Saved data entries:

****************************************

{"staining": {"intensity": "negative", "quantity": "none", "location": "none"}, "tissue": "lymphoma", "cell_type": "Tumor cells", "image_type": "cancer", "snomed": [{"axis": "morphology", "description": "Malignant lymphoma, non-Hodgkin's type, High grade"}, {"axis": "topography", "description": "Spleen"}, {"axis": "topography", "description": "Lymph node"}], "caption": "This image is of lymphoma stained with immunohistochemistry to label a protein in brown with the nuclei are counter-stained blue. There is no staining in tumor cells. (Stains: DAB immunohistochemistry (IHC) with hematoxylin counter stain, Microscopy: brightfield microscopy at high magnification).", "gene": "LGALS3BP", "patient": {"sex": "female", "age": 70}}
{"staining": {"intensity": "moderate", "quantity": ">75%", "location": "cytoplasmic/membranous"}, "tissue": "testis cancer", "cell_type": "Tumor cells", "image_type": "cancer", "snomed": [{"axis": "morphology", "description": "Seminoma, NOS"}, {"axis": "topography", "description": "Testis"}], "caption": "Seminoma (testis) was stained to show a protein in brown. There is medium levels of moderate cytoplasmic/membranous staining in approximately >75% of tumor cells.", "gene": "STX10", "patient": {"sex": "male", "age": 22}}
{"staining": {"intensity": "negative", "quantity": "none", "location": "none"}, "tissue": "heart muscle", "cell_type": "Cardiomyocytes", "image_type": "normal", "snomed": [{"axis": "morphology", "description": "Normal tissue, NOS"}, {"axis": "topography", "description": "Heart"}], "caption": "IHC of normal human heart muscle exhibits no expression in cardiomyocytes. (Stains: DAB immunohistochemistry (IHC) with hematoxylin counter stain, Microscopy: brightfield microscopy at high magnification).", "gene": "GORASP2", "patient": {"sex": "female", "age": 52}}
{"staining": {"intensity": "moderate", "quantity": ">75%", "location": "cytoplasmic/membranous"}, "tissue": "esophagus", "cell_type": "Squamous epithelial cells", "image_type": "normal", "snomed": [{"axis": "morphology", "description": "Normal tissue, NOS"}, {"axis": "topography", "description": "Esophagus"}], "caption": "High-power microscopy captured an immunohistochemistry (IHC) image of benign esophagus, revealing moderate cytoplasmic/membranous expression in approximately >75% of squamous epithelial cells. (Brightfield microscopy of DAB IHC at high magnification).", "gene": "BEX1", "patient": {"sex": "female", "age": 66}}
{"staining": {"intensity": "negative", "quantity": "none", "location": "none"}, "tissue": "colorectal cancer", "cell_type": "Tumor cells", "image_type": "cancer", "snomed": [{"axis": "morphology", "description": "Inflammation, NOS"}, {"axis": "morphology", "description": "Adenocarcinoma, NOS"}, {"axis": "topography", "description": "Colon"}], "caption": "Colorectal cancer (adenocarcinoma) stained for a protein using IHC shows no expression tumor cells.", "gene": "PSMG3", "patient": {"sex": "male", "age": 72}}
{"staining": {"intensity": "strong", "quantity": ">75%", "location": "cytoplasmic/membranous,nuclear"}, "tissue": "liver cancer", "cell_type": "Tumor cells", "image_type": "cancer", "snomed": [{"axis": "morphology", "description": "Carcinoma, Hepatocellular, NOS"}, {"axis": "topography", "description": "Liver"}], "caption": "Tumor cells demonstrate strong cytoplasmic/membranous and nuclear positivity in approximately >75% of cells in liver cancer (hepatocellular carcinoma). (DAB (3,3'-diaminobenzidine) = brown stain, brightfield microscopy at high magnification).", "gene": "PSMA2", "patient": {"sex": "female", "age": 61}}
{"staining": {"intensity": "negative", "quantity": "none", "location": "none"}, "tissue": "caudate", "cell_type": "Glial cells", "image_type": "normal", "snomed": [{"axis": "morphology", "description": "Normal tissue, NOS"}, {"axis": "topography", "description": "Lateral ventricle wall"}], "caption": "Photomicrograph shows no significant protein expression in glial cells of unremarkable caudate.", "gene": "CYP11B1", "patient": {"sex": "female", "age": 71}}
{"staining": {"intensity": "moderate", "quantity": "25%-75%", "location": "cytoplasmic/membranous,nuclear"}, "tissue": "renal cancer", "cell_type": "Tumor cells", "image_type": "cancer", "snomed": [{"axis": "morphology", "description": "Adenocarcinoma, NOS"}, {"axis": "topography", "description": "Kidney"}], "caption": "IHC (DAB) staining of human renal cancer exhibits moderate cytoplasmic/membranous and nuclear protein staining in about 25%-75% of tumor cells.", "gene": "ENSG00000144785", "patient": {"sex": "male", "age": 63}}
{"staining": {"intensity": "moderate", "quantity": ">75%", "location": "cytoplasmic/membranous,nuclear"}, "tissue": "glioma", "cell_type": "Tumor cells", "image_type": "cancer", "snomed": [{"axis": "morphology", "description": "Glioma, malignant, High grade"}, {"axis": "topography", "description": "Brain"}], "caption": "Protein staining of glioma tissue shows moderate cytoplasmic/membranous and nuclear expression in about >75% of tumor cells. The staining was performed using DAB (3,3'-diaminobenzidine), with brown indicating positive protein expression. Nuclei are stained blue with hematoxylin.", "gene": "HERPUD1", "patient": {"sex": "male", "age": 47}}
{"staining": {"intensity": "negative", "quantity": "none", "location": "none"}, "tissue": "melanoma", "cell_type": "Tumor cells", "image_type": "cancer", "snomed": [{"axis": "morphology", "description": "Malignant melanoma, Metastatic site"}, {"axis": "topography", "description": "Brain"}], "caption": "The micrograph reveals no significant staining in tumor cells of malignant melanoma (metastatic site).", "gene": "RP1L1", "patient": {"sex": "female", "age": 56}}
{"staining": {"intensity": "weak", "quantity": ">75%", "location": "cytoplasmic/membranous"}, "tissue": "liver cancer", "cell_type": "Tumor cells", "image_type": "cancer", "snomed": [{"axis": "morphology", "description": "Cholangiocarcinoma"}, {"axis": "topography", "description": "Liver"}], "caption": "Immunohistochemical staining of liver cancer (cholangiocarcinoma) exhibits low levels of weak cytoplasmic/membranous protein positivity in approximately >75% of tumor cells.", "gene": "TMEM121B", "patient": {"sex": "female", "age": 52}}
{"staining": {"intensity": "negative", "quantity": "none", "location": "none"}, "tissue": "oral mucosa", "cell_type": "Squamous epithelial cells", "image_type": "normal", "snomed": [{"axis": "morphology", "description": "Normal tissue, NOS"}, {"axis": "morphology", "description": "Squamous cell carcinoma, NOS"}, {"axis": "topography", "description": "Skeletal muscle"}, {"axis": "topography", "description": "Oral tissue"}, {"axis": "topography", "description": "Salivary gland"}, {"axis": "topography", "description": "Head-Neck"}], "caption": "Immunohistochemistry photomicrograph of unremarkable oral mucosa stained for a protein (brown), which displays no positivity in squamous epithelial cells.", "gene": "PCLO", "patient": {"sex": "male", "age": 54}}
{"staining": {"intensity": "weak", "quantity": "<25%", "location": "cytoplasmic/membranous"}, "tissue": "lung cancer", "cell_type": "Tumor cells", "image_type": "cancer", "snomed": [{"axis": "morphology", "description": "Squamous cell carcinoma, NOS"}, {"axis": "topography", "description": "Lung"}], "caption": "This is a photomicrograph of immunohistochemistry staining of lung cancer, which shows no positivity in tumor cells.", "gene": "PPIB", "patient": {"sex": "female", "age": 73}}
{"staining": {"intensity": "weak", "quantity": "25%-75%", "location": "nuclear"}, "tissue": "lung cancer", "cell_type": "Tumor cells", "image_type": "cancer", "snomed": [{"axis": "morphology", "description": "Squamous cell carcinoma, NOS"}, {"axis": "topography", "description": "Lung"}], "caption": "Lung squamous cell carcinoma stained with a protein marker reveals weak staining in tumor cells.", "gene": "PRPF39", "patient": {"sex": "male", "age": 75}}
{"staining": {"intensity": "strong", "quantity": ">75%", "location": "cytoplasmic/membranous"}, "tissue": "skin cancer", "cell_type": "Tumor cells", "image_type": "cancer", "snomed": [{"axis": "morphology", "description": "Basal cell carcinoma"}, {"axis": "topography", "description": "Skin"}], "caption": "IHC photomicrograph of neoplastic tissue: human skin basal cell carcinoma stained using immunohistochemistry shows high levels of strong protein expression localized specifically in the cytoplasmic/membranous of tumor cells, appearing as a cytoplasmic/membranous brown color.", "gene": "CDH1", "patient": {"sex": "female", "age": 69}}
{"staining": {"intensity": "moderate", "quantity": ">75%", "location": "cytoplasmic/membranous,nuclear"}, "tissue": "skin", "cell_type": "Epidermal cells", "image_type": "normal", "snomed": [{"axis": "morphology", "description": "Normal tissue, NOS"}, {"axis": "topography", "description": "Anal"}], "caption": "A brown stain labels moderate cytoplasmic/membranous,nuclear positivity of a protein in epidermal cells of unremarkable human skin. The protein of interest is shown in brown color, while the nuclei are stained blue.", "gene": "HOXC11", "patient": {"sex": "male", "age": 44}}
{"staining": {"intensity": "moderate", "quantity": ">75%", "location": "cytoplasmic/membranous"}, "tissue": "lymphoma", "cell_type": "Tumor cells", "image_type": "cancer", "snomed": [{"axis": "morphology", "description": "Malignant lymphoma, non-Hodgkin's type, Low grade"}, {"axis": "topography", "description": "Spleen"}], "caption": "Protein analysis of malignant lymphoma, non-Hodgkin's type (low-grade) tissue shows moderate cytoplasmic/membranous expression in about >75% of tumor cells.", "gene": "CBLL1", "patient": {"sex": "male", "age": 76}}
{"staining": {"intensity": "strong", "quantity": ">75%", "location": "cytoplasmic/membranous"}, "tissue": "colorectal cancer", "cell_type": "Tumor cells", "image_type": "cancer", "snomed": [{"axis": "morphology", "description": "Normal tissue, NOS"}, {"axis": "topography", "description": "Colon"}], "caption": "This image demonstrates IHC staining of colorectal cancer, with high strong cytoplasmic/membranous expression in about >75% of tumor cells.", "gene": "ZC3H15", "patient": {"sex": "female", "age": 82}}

****************************************

**PROBLEM TO SOLVE**
Scan the entries above for the string "lung" and copy each line that contains it.

**RESPONSE BOX**
{"staining": {"intensity": "weak", "quantity": "<25%", "location": "cytoplasmic/membranous"}, "tissue": "lung cancer", "cell_type": "Tumor cells", "image_type": "cancer", "snomed": [{"axis": "morphology", "description": "Squamous cell carcinoma, NOS"}, {"axis": "topography", "description": "Lung"}], "caption": "This is a photomicrograph of immunohistochemistry staining of lung cancer, which shows no positivity in tumor cells.", "gene": "PPIB", "patient": {"sex": "female", "age": 73}}
{"staining": {"intensity": "weak", "quantity": "25%-75%", "location": "nuclear"}, "tissue": "lung cancer", "cell_type": "Tumor cells", "image_type": "cancer", "snomed": [{"axis": "morphology", "description": "Squamous cell carcinoma, NOS"}, {"axis": "topography", "description": "Lung"}], "caption": "Lung squamous cell carcinoma stained with a protein marker reveals weak staining in tumor cells.", "gene": "PRPF39", "patient": {"sex": "male", "age": 75}}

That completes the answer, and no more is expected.